Do you have toddlers and preschoolers who won’t seem to stop whining? Here are two things I’ve done that have found great success.
It happened gradually. My sweet 2 year old son turned into a fall apart child at the drop of a hat. Blue fork instead of orange one? Lay head on the table and cry. Wanted 5 veggie sticks instead of 4? Fall down on the ground and whine.
Whine. Whine. Whine. Mommy gets migraine.
I tried empathizing with him.
“I know it’s hard to get one handful of veggie sticks when you want two.”
“I wouldn’t want to share my 536 tractors either, if it were me.”
“Oh, going to bed isn’t very fun, is it?“
Except I couldn’t put my heart into that one because I think going to bed is one of the best parts of a long hard day.
Now, I talk extensively on this blog about how we should let kids tell us how they really feel. How we should not make a habit of brushing things under the rug. How we can ask our kids to have good attitudes without stifling their emotions.
But whining is not talking about feelings. Whining is not something to be encouraged. Whining is, quite simply, not productive. And for me, whining is right up there with screaming. I can’t stand to hear it. Plus, he was even showing aggressive and angry behavior towards all of us.
So, things got so bad with my baby boy, whining, crying, and anger at the slightest thing, that my husband and I were at the end of our rope. I even took him to his pediatrician and asked him to please tell me there was some infection, boil, or other uncomfortable (but transient) malady that could account for his behavior. But no… healthy as a whinnying horse.
So I decided on a two-pronged attack and, after only a few days, things were completely different. The whining nearly stopped. Oh, it comes back when he’s tired or not feeling well, but he reverted back to the sweet boy he really is. Without further ado… here are the two things we did.
1. No screen time at all during the week.
I’m not against screen time or think TV is the devil, but its effects were simply too much to ignore. It didn’t seem to effect my daughter, but my son was not coping with even one hour of TV a day. I repeat, they only watched one hour a day. So that stopped. Now Monday to Friday they have no TV whatsoever except Friday night movie nights. They never play games on the cell phones or tablets as a general rule, so movie night and Saturday morning cartoons are it.
We were worried it would be difficult to nix the TV, but the positive effects outweighed any temporary babysitting benefits it previously afforded us. After only two days his behavior turned around. Less aggression. Less anger. Less melodramatic whining.
I’m not sure if it’s because the TV shows he was watching (all children’s shows) were putting ideas in his head or whether it was simply too overstimulating for him. I can’t speak to the exact reason, but it made a world of difference.
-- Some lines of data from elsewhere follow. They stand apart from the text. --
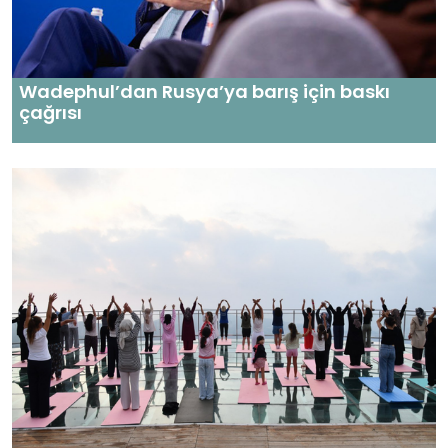
Wadephul’dan Rusya’ya barış için baskı
çağrısı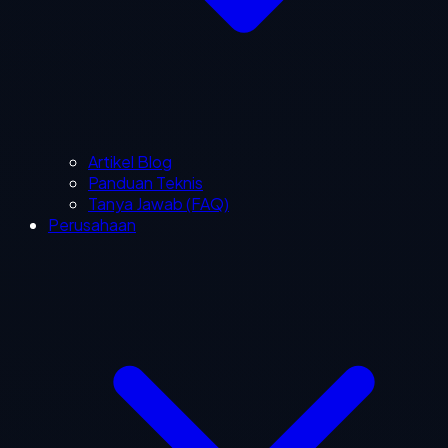
Artikel Blog
Panduan Teknis
Tanya Jawab (FAQ)
Perusahaan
Well, that coupled with the second thing I’ve done.
2. We stopped letting him whine.
Sounds silly, but I just refused to let him. When he started to melt down, I said, “Stop whining now. Use words.” He’d start again and, louder than his whines, I’d say, “No whining. Say it or go lay down, calm down, and come back.” Sounds harsh, but I didn’t use a mean voice. I wasn’t angry. I, quite simply, did not allow the whining/crying/fussing.
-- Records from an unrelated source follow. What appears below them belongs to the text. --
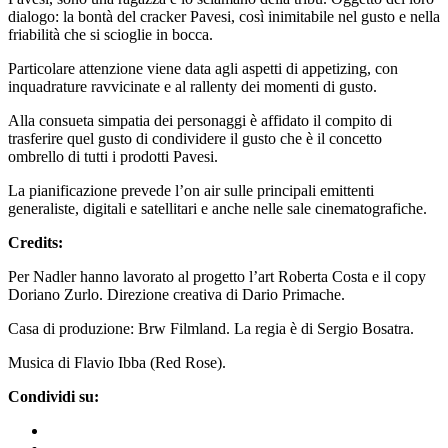
dialogo: la bontà del cracker Pavesi, così inimitabile nel gusto e nella
friabilità che si scioglie in bocca.
Particolare attenzione viene data agli aspetti di appetizing, con
inquadrature ravvicinate e al rallenty dei momenti di gusto.
Alla consueta simpatia dei personaggi è affidato il compito di
trasferire quel gusto di condividere il gusto che è il concetto
ombrello di tutti i prodotti Pavesi.
La pianificazione prevede l’on air sulle principali emittenti
generaliste, digitali e satellitari e anche nelle sale cinematografiche.
Credits:
Per Nadler hanno lavorato al progetto l’art Roberta Costa e il copy
Doriano Zurlo. Direzione creativa di Dario Primache.
Casa di produzione: Brw Filmland. La regia è di Sergio Bosatra.
Musica di Flavio Ibba (Red Rose).
Condividi su:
And you know what? It worked! By saying no to the whining, he’d stop, take a few seconds to calm down and then say his request in his “normal voice.” And I’d honor his request. It was relentless for a day or two and then it just tapered off.
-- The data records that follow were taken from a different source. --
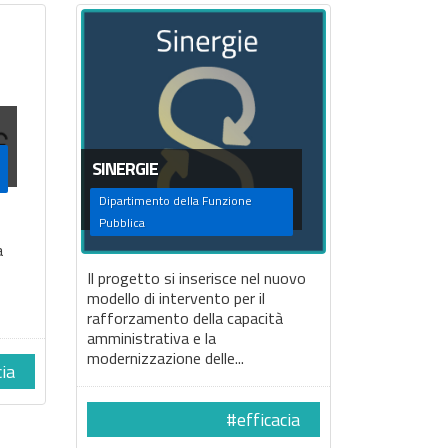
SINERGIE
Dipartimento della Funzione
Pubblica
a
Il progetto si inserisce nel nuovo
modello di intervento per il
rafforzamento della capacità
amministrativa e la
modernizzazione delle...
cia
#efficacia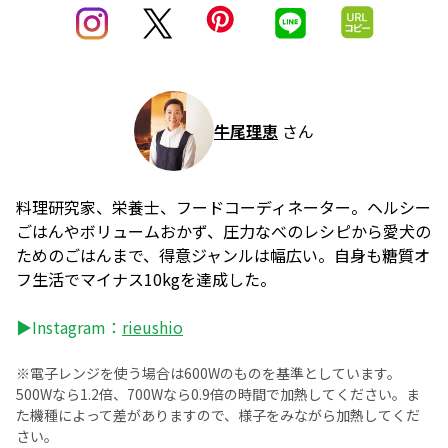
牛尾理恵
さん
料理研究家、栄養士、フードコーディネーター。ヘルシー
ごはんやボリュームおかず、圧力なべのレシピから愛犬の
ためのごはんまで、得意ジャンルは幅広い。自身も糖質オ
フ生活でマイナス10kgを達成した。
▶Instagram：
rieushio
※電子レンジを使う場合は600Wのものを基準としています。
500Wなら1.2倍、700Wなら0.9倍の時間で加熱してください。ま
た機種によって差がありますので、様子をみながら加熱してくだ
さい。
Sure, he’ll still whine on occasion – he’s 3 – but it has drastically reduced and now all it takes is a quick, “No whining, normal voice” for him to take a minute and self-regulate. Even a 3 year old can learn to self-regulate!
I still validate his feelings
Now, before you send me hate mail, I do validate his feelings. If he’s really feeling upset and having a hard time I’ll take him to the side and talk to him. I do not say things like “boys don’t cry.” It’s important he learns that if he doesn’t like his fork he can just go get a new one. There’s no need for a breakdown. I validate his thoughts and feelings by responding appropriately after he’s calmed himself down. Not by giving him whatever he wanted while whining the roof off.
I’m not trying to raise an emotionless man. Of course not! I want him to be free to share what’s going on with him.
But having a total meltdown at the kitchen counter because your grits didn’t cover the entire bottom of your bowl is not sharing your feelings. It’s pitching a fit.